- Episode no.: Season 30 Episode 1
- Written by: Rachael Teel; Joe Hutto;
- Cinematography by: Mark Smith, David Allen
- Original air dates: August 1, 2011 (UK); November 16, 2011 (US);
- Running time: 53 minutes (runtime)

Guest appearance
- Jeff Palmer (appearing as Joe Hutto in the recreations)

Episode chronology
| ← Previous "The Last Grizzly of Paradise Valley, Jungle Eagle" | Next → "Empire of the Desert Ants, Kangaroo Mob" |

= My Life as a Turkey =

"My Life as a Turkey" is a television episode that premiered in 2011 in the UK on BBC (season 30 of the series Natural World, August 1) and in the US on PBS (season 30 of the series Nature, November 16). It won an Emmy Award for Outstanding Nature Programming. It was based on the book Illumination in the Flatwoods by naturalist Joe Hutto, who also co-wrote and hosted the TV program.

==Synopsis==
My Life as a Turkey describes how Hutto raised a brood of wild turkeys. Hutto narrates over a re-creation of his time living with the birds, with actor Jeff Palmer playing Hutto. The turkey chicks imprinted on Hutto as they came out of the egg. He then led them on walks through the Florida woods.

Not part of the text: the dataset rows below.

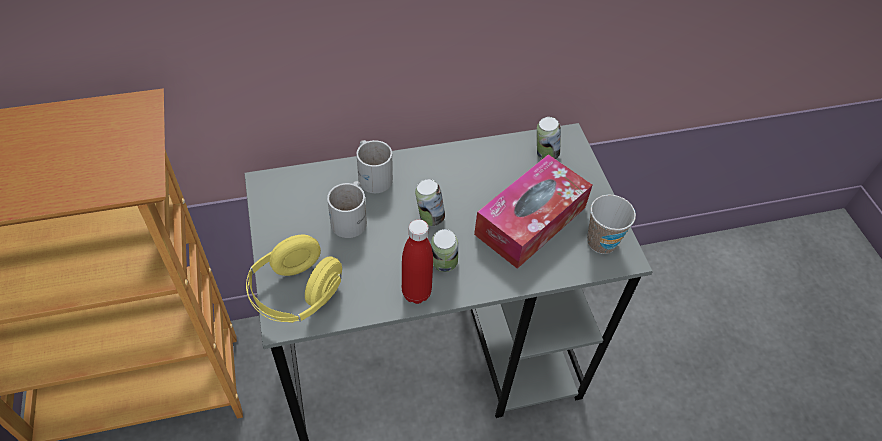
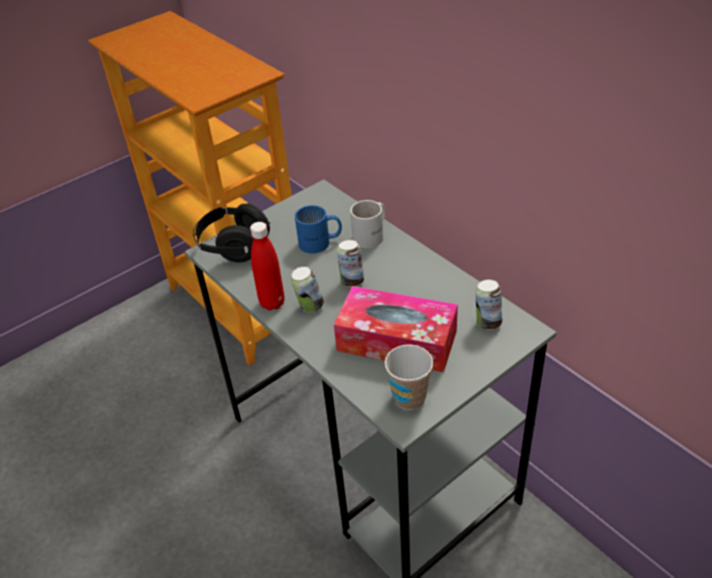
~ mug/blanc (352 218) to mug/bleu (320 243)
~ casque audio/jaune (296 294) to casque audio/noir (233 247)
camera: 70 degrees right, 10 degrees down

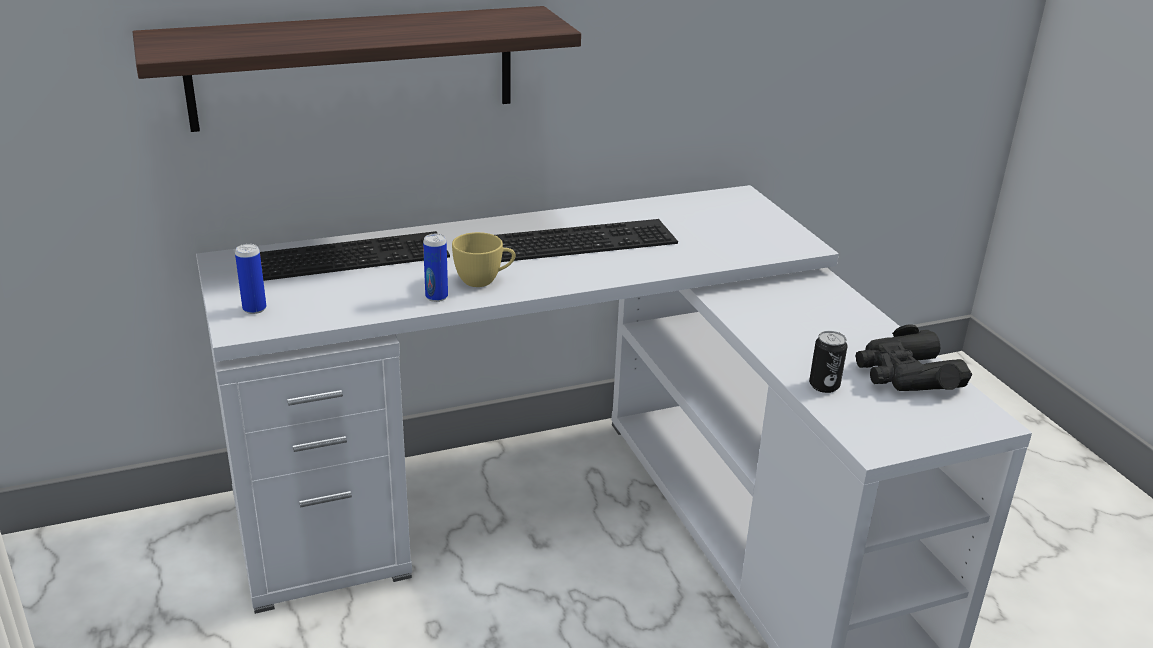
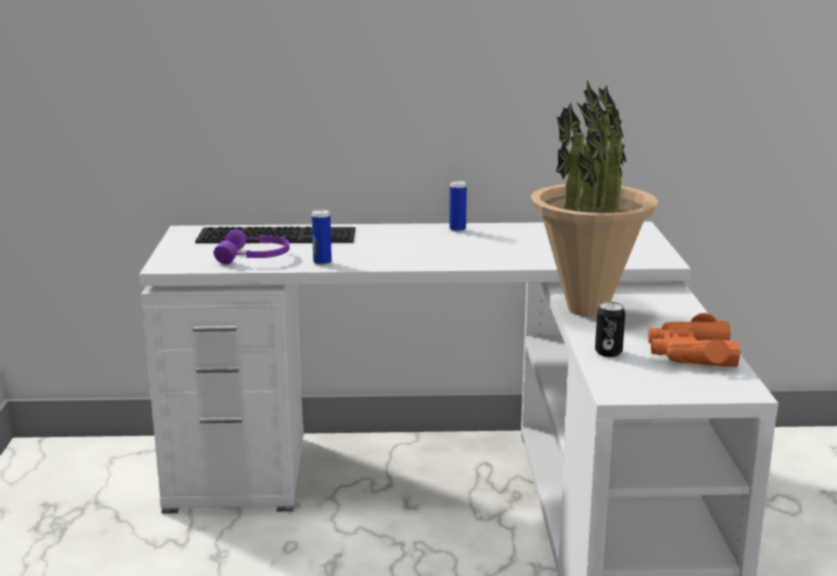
- étagère (354 67)
- clavier (582 239)
- tasse/jaune (484 280)
~ boîte métallique (254 309) to (457 229)
~ jumelles/noir (906 375) to jumelles/orange (691 354)
+ plante en pot (587 310)
+ casque audio/violet (254 257)
camera: 20 degrees right, 10 degrees down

He describes how he learned their language and was impressed by their instincts and native intelligence. Eventually, after about a year, they became independent of him. The film shows footage of turkeys at all these ages, and is a re-enactment of the material described in Hutto's book.

== Development ==
In order to get the footage of Palmer living with wild turkeys, PBS recreated Hutto's entire experiment over the course of a year, with Palmer being imprinted by and living with the turkeys. Hutto stated in an interview that they were extremely lucky to have turkeys that had similar personalities to the ones in his book.

==Reception and media coverage==
Hutto has been profiled in newspapers, with a focus on the program and book. The book was mentioned in The New Yorker.